Gaming laptops usually have some kind of OC software built in, the 660 does. Theres only like a 2% difference in performance for the 660 and the 570, so Id rather choose the 660 due to the better CPU.


----------



## wolfeking (Jul 20, 2012)

1. that a processor spec. 

and 2. software overclocking is never as useful as the BIOS overclock. There is only so much you can force without direct voltage control.


----------



## Filter (Jul 20, 2012)

Yea thats what I meant, the CPU on the 660 has a max clock of 3.3GHz. Using afterburner will definitely increase GPU performance.


----------



## wolfeking (Jul 20, 2012)

GPU will. Your not going to get far above 3.3 on the CPU though.  And if you read up on it, you will only get that speed if your only running one thread. Turbo is not going to help BF3 much if any.


----------



## Filter (Jul 20, 2012)

So which laptop for greatest FPS?


----------



## wolfeking (Jul 20, 2012)

the one with the 570.  

But it is not going to be the best. Even a GTX 680m will probably run out of power at about medium graphics.


----------



## Filter (Jul 20, 2012)

Ohh, so youre saying I shouldnt get the 660 just because the CPU has an extra 100MHz. It isnt worth it.

And Ill have the power cord plugged in when Im gaming. Im getting a laptop cause of its small size and portability.

EDIT: by "run out of power" do you mean battery life or the ability to make a game run on certain settings?


----------



## wolfeking (Jul 20, 2012)

the ability to reach higher settings.


----------



## StrangleHold (Jul 20, 2012)

You want a straight answer?

There is virtually no difference between the 570M and 660M. The i7 3610 is a better processor then the i7 2670. Other then the 8 vs. 12gb. of memory, which will make no difference.

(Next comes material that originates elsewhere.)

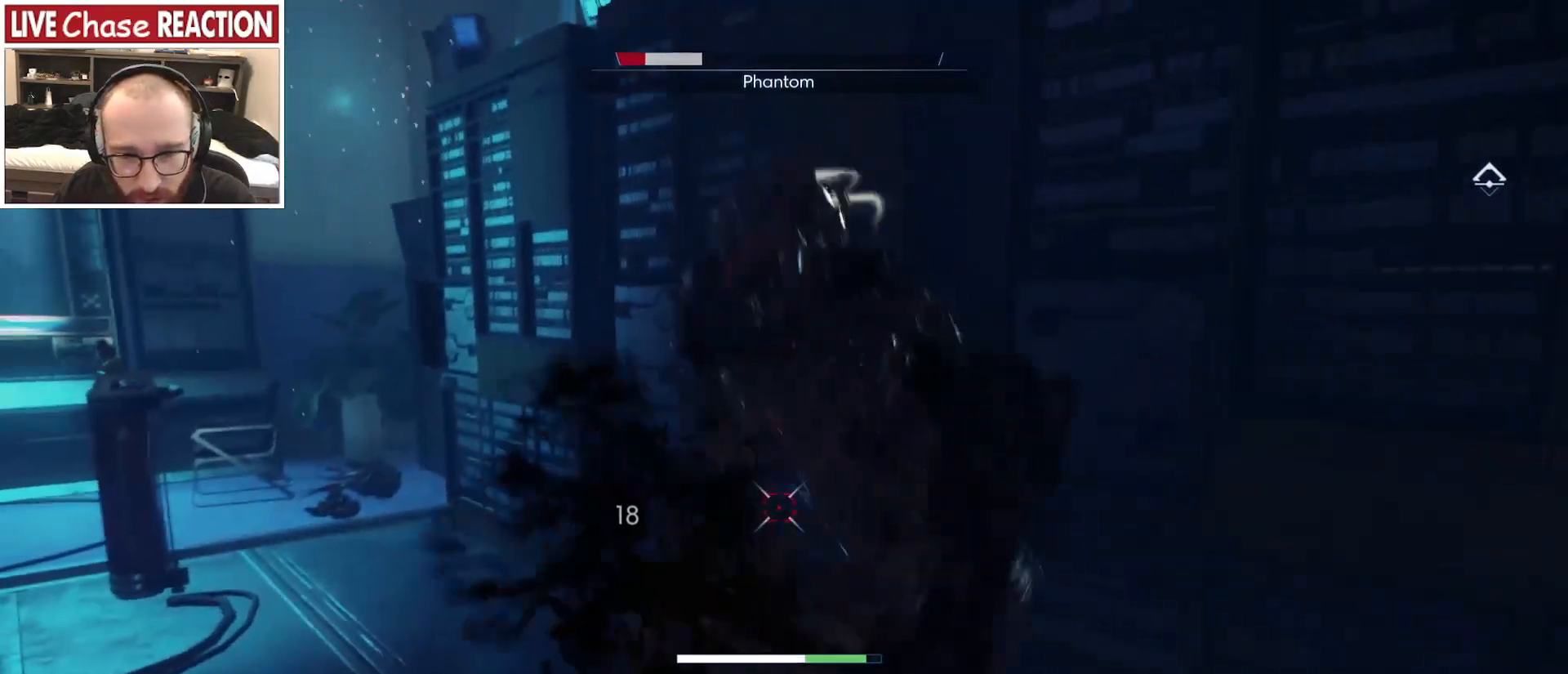
{"keys": [], "mouse": ["left"], "events": [[100, "d", "down"], [100, "s", "up"], [200, "w", "down"], [217, "mouse_left", "down"], [250, "d", "up"], [317, "mouse_left", "up"], [483, "mouse_left", "down"], [483, "w", "up"]]}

Sorta of a no brainer, the GE70, plus its 50 bucks cheaper.


----------



## zadarblack (Jan 25, 2013)

I know its may be a bit late.
But i am curently using a Asus G75 with the 660m 

Running battlefield 3 at ultra with AA4X easily over 30 fps.
Its can happen very very rarely in a big firefight thats its will drop to 25 but thas its.

My friend got a 570 in a desktop and its lag more than my 660m.
So 570 is slower than the 660m sorry. not by much but it is slower.


----------



## wolfeking (Jan 25, 2013)

no. The 660m is basically (despite carrying the gk designation) a GTX570m, which is a GTX560 desktop card that is underclocked. There is no way short of SLI that your laptop has more powerful graphics than him.  Maybe if you had a GTX670xm or highly overclocked GTX580m you might get close to a 570s performance.


----------